In the end, Willkie's campaign fell short, and he lost by about 55% to 45%, about five million votes, and 449 to 82 in the Electoral College. However, as alluded to above, he immediately turned around and became a supporter of Roosevelt's policies on the war. Roosevelt liked him, and sent him as an emissary to Britain in 1941, and then after the US entered the war, to China, Russia, and the Middle East. He tried (and succeeded, to some extent) to urge the Republicans to lead the way on interventionism, setting the curve instead of falling behind. This advocacy estranged him from the Republican Party, but he became a committed internationalist, and his book One World was very influential in its time. However, Dunn's book foreshadows: Willkie is seen smoking, drinking, and relaxing at gatherings while others play tennis and hike, and these vices crop up with frequency. Willkie died of a heart attack late in 1944, and the post-war career he might have had is rendered forever a might-have-been.

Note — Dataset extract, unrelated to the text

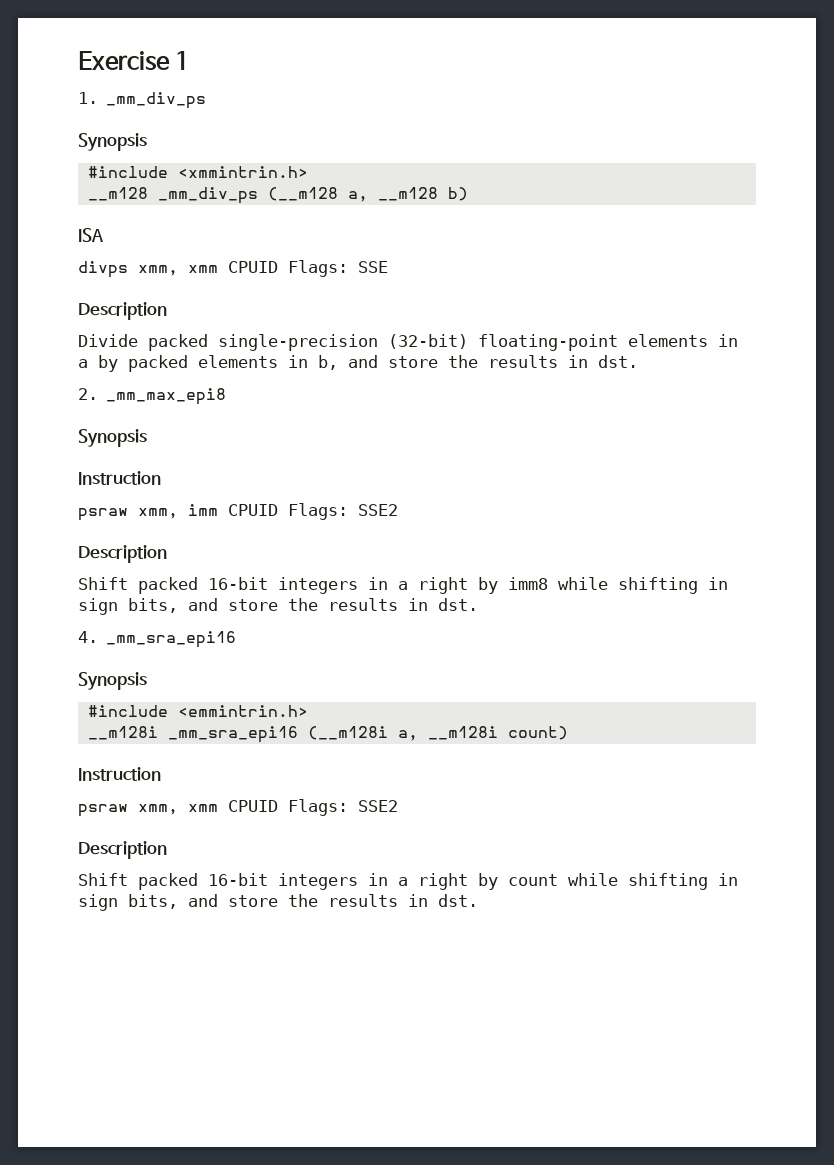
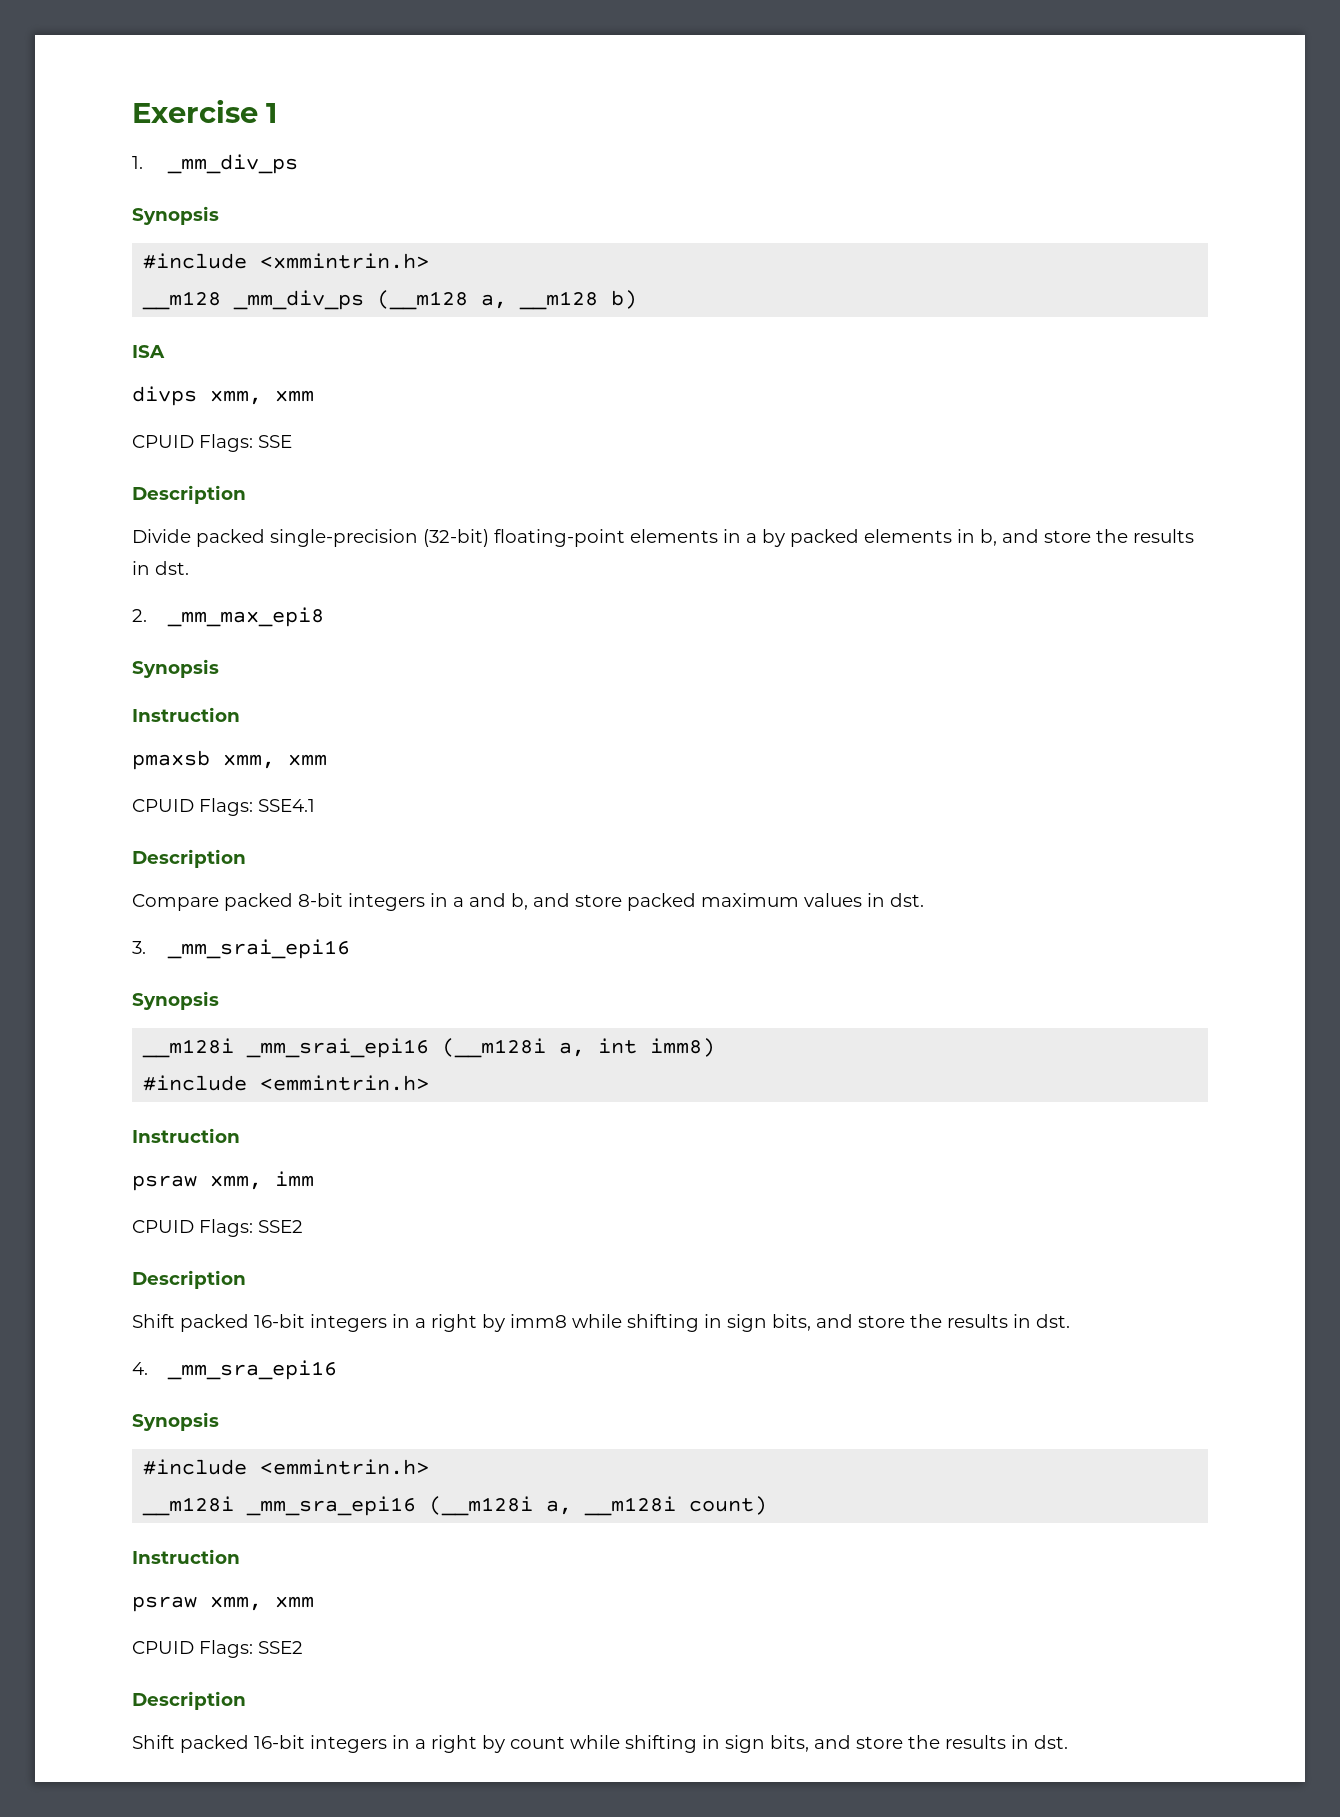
(218, 269) none -> (314, 396) //
(161, 478) none -> [132,750,327,770] [132,798,315,816] [132,849,246,868] [132,893,924,911] [132,939,351,959] [132,991,219,1010] [142,1038,716,1058] [143,1075,430,1091] [132,1128,240,1143] // pmaxsb xmm, xmm // CPUID Flags: SSE4.1 // Description // Compare packed 8-bit integers in a and b, and store packed maximum values in dst. // 3. _mm_srai_epi16 // Synopsis // __m128i _mm_srai_epi16 (__m128i a, int imm8) // #include <emmintrin.h> // Instruction
(218, 510) none -> (314, 1179) //
(218, 808) none -> (314, 1602) //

So this book did a good job filling in blanks; though it might not serve forever as a substitute for the deeper divers on Willkie and Wallace. I enjoyed unexplored territory in a time period, the Roosevelt Administration, that I am very interested in, and watched as he pivoted from New Deal Roosevelt to World War 2 Roosevelt. I also have a book on an even more neglected election, 1944, but I might sit on that for the time being.